Enabling UCX communication
A CUDA cluster using UCX communication can be started automatically with LocalCUDACluster or manually with the dask cuda worker
CLI tool.
In either case, a dask.distributed.Client
must be made for the worker cluster using the same Dask UCX configuration; see UCX Integration – Configuration for details on all available options.
LocalCUDACluster with Automatic Configuration
Automatic configuration was introduced in Dask-CUDA 22.02 and requires UCX >= 1.11.1. This allows the user to specify only the UCX protocol and let UCX decide which transports to use.
To connect a client to a cluster with automatically-configured UCX and an RMM pool:
from dask.distributed import Client
from dask_cuda import LocalCUDACluster
cluster = LocalCUDACluster(
protocol="ucx",
interface="ib0",
rmm_pool_size="1GB"
——————————
Continue the page on enabling UCX communication in Dask-CUDA, picking up right after its last line of code.

(DATA SEGMENT)
——————————
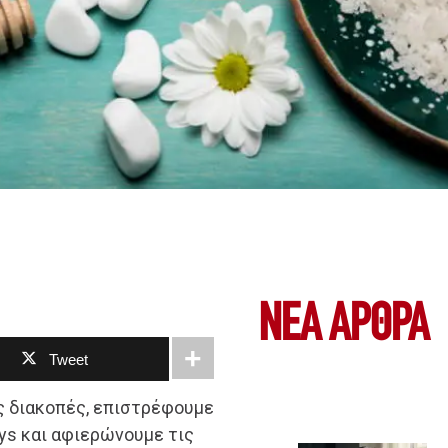
ΝΕΑ ΆΡΘΡΑ
Tweet
ς διακοπές, επιστρέφουμε
ays και αφιερώνουμε τις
——————————
(OUTPUT FOR THIS EXERCISE)
)
client = Client(cluster)
Note
The interface="ib0"
is intentionally specified above to ensure RDMACM is used in systems that support InfiniBand. On systems that don’t support InfiniBand or where RDMACM isn’t required, the interface
argument may be omitted or specified to listen on a different interface.
LocalCUDACluster with Manual Configuration
When using LocalCUDACluster with UCX communication and manual configuration, all required UCX configuration is handled through arguments supplied at construction; see API – Cluster for a complete list of these arguments. To connect a client to a cluster with all supported transports and an RMM pool:
from dask.distributed import Client
from dask_cuda import LocalCUDACluster
cluster = LocalCUDACluster(
protocol="ucx",
interface="ib0",
enable_tcp_over_ucx=True,
enable_nvlink=True,
enable_infiniband=True,
enable_rdmacm=True,
rmm_pool_size="1GB"
)
client = Client(cluster)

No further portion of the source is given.